*** Block opens ***

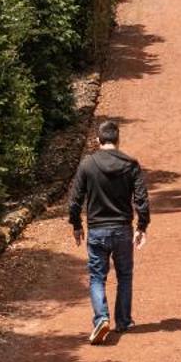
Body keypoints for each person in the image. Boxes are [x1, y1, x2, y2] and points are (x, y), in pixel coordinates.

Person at [68, 119, 150, 344]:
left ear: (98, 140)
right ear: (118, 139)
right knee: (124, 275)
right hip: (122, 228)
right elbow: (141, 199)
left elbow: (75, 200)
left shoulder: (87, 165)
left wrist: (76, 225)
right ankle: (123, 321)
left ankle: (101, 318)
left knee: (97, 276)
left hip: (96, 230)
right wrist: (141, 226)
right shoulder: (131, 164)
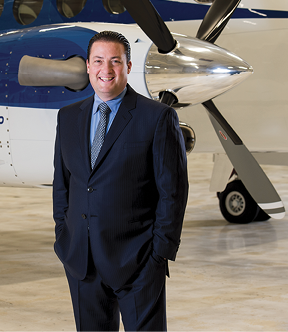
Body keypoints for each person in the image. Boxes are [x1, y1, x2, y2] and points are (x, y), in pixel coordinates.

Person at [53, 30, 189, 331]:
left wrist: (159, 254)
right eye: (99, 61)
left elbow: (173, 191)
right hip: (81, 260)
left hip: (138, 260)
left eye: (115, 61)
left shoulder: (157, 117)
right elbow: (63, 184)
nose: (106, 69)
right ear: (88, 66)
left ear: (128, 66)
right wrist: (64, 234)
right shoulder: (68, 117)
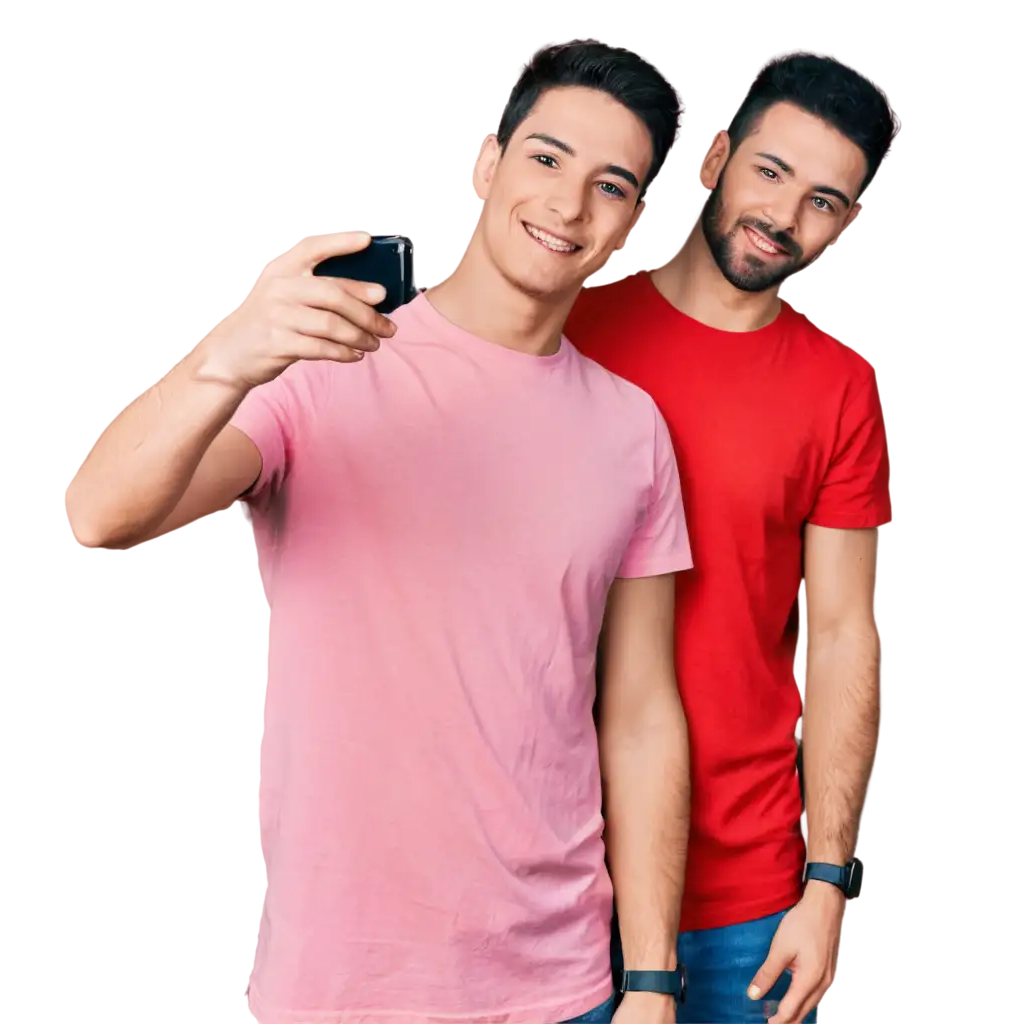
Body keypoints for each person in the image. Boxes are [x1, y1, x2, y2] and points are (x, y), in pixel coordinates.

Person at [61, 44, 693, 1024]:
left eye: (608, 185)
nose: (568, 205)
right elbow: (99, 514)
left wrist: (650, 978)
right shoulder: (324, 360)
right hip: (343, 988)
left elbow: (645, 712)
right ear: (487, 167)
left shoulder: (632, 429)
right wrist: (224, 357)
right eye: (545, 159)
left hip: (564, 985)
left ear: (628, 226)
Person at [566, 55, 894, 1024]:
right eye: (770, 172)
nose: (784, 215)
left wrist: (827, 880)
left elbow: (840, 635)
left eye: (823, 200)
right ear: (713, 159)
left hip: (748, 903)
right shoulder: (572, 326)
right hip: (558, 888)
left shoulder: (835, 387)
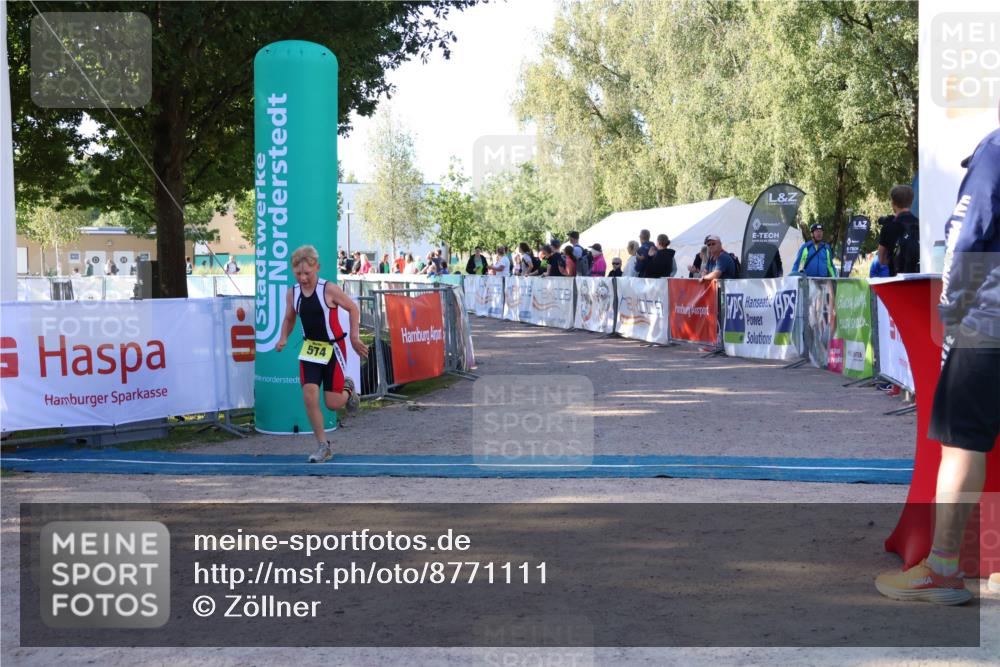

*** Block closes ***

= Exercise aim =
Retype every entry word for word, but do not carry over the pictures.

= Task result =
Body keypoints for each person in the image. Boxes are [x1, y1, x2, y2] and points are (x, y), in pixel coordinates.

Person at [68, 119, 150, 344]:
left ear: (98, 140)
right ear: (118, 139)
right knee: (124, 275)
right hip: (122, 228)
right elbow: (141, 199)
left elbow: (75, 200)
left shoulder: (87, 165)
left wrist: (76, 225)
right ankle: (123, 321)
left ankle: (101, 318)
left knee: (97, 276)
left hip: (96, 230)
right wrist: (141, 226)
right shoulder: (131, 164)
Body keypoints for each person in the image. Boxes are [x1, y1, x2, y2] and points are (x, y), in pixel coordinates.

Person at [53, 30, 189, 331]:
left wrist: (159, 254)
right eye: (99, 61)
left elbow: (173, 191)
right hip: (81, 260)
left hip: (138, 260)
left eye: (115, 61)
left shoulder: (157, 117)
right elbow: (63, 184)
nose: (106, 69)
right ear: (88, 66)
left ear: (128, 66)
right wrist: (64, 234)
right shoulder: (68, 117)
Body keypoints for each person in the image. Boxes are [x1, y1, x2, y2] and points are (x, y), in pixel coordinates.

Person at [61, 44, 693, 1024]:
left eye: (608, 185)
nose: (568, 205)
right elbow: (99, 514)
left wrist: (650, 978)
right shoulder: (324, 360)
right hip: (343, 988)
left elbow: (645, 712)
right ear: (487, 167)
left shoulder: (632, 429)
right wrist: (224, 357)
right eye: (545, 159)
left hip: (564, 985)
left ear: (628, 226)
Person at [566, 55, 894, 1024]:
right eye: (770, 172)
nose: (784, 215)
left wrist: (827, 880)
left elbow: (840, 635)
left eye: (823, 200)
right ear: (713, 159)
left hip: (748, 903)
right shoulder: (572, 326)
right hip: (558, 888)
left shoulder: (835, 387)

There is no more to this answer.